There are gods at war within each of us. They battle for the throne of our hearts, and much is at stake. This is why idolatry is the most discussed problem in the entire Bible. Behind every sin struggle that you and I have is a false god that is waging a war for our lives. Don't give in to the myth that idols are only statues that people of other cultures worshiped long ago. While there may not be many “graven images” in our world today, there are still countless gods at war for the throne of our hearts. Success, romance, food, sex, money, and achievement are just a few of the gods that vie for our allegiance.
This series will explore these gods, and how we can recognize misplaced worship in our lives, and give God His rightful place on the throne of our hearts.

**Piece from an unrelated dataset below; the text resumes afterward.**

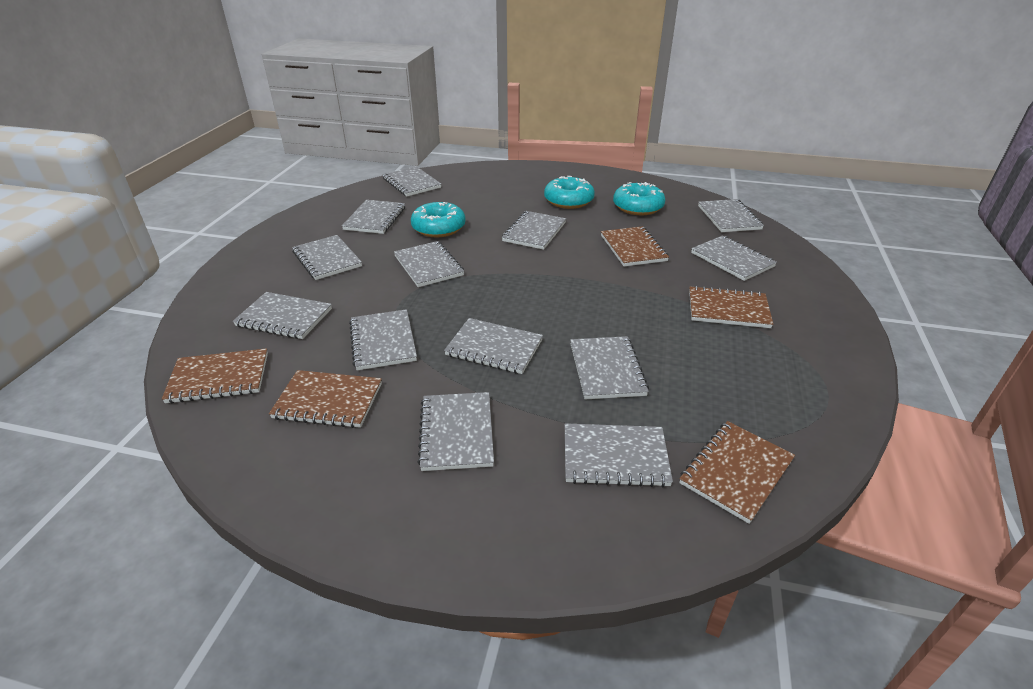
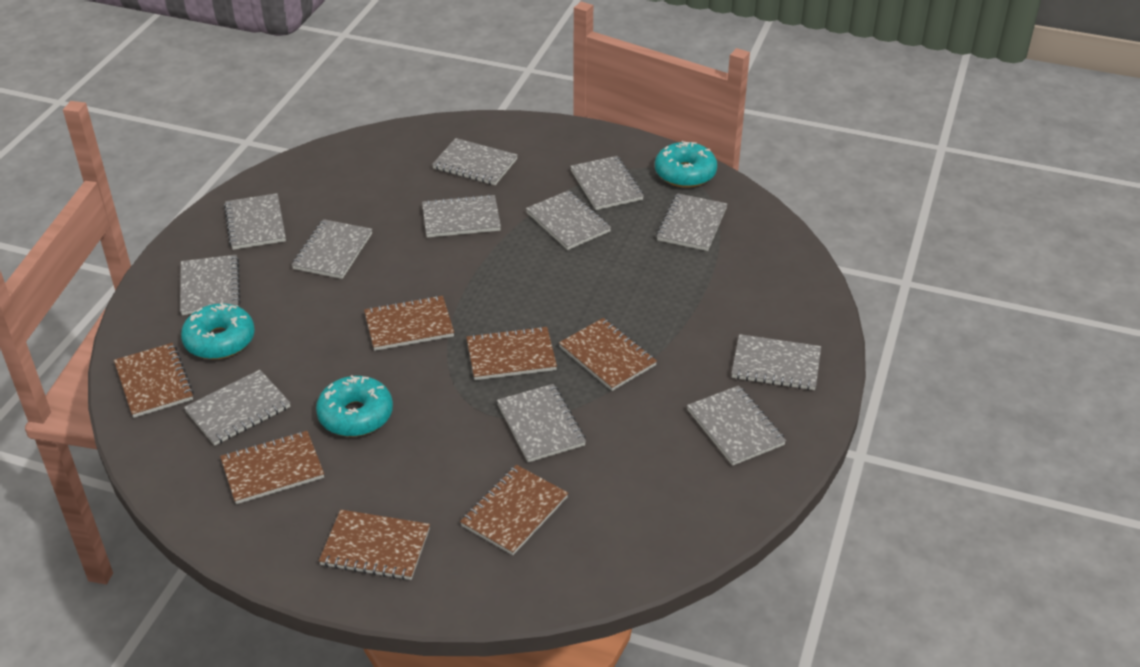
brown notebook: [162,348,268,404] [269,370,382,428] [601,226,669,266] [679,421,795,524] [689,286,773,328] = 5 -> [114,343,194,418] [220,431,324,504] [319,510,430,580] [364,295,454,351] [460,465,568,555] [466,326,557,380] [559,318,657,391] = 7
grey notebook: [233,292,332,339] [292,235,362,280] [342,200,405,234] [349,309,417,370] [382,166,441,196] [394,241,464,287] [417,392,494,471] [444,318,543,374] [502,211,566,250] [565,423,673,487] [570,336,649,399] [691,235,777,281] [698,199,764,232] = 13 -> [180,255,241,315] [184,370,290,446] [224,193,286,250] [292,219,372,279] [422,194,501,238] [432,138,518,185] [497,384,586,462] [526,190,611,250] [570,156,644,210] [656,193,727,251] [687,385,786,466] [731,334,821,390] = 12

(1) THE BATTLEGROUND - Sunday September 30th
The battleground of the gods is your heart, and your heart is shaped by your thoughts. King Solomon said, "Above all else, guard your heart, for everything you do flows from it” (Prov. 4:23). Your heart defines and determines who you are, how you think, and what you do. Because everything flows from it, your heart is where the battle is waged. God is jealous for your heart, not because he is petty or insecure, but because he loves you. That is the reason why God has such a huge problem with idolatry. His love for you is all-consuming and he loves you too much to share you.
(2) PLEASURE - Sunday October 7th
When you experience pleasure, there’s a part of you that thinks, Yes! This is what I was made for. Thus begins the quest many of us have undertaken for the elusive narcotic of pleasure. When we walk into the temple of pleasure we see the gods of food, sex and entertainment. But if we decide to stay and worship in the temple of pleasure, the end result is always pain. Ultimately the gods of pleasure can not satisfy our desires. Only God can satisfy our hearts.
(3) LOVE - Sunday October 14th
Our culture holds up romantic love as the greatest and noblest of pursuits. We are led to believe that “love makes the world go round” and that “all you need is love.” Romantic love is a good thing, but when we make it essential to life then it becomes a false god. When we put our hope in romantic love and sacrifice so much for it, you have to ask if this beautiful gift from God has actually replaced him. If that happens, the ending is rarely “happily ever after.”
(4) MONEY - Sunday October 21st
The god of money has been around a long time. We pay lip service to the idea that money is not that important, but how we spend our time and what we pursue seem to reveal our true belief. Of the thirty-eight parables Jesus tells, sixteen are about the subject of money. Jesus makes it clear that the god of money is often God’s main competition for our hearts. But the problem is ultimately not money. Money isn’t the root of evil - the love of money is.
(5) POWER - Sunday October 28th
The gods of success and achievement have no problem finding followers. These two gods are attractive, compelling and charismatic. They play on the most basic issue of humanity, that attraction of doing things “our way,” a.k.a. pride. The gods of success and achievement even provide us with convenient ways to keep score: the title after our name, the sum of our paycheck, and the square footage of our new house. Success is a word we use for something we have done or accomplished. Jesus used another word “blessed” to redefine success in his Sermon on the Mount. Success is an indication of what we have done for us, but blessed is an indication of what God has done for us. Success gives glory to us, but blessed gives glory to God.
(6) ME - Sunday November 4th
The foundation of reality is that there is one God, and you are not him. The pretender to the throne is the god of me. Arrogance and insecurity can be symptoms that you have begun to worship the god of me. The god of me will either not listen to the wisdom of others, or the god of me is consumed with what others think. The god of me is both defensive, taking the slightest suggestion or the blandest criticism as an attack, and convinced that “I’m always right!” and that “My way is the best way!” In Ezekiel 28:2 God says, “In the pride of your heart you say, ‘I am a god: I sit on the throne of a god’ … But you are a mere mortal and not a god, though you think you are as wise as a god.” The god of me is the most relentless idol of them all.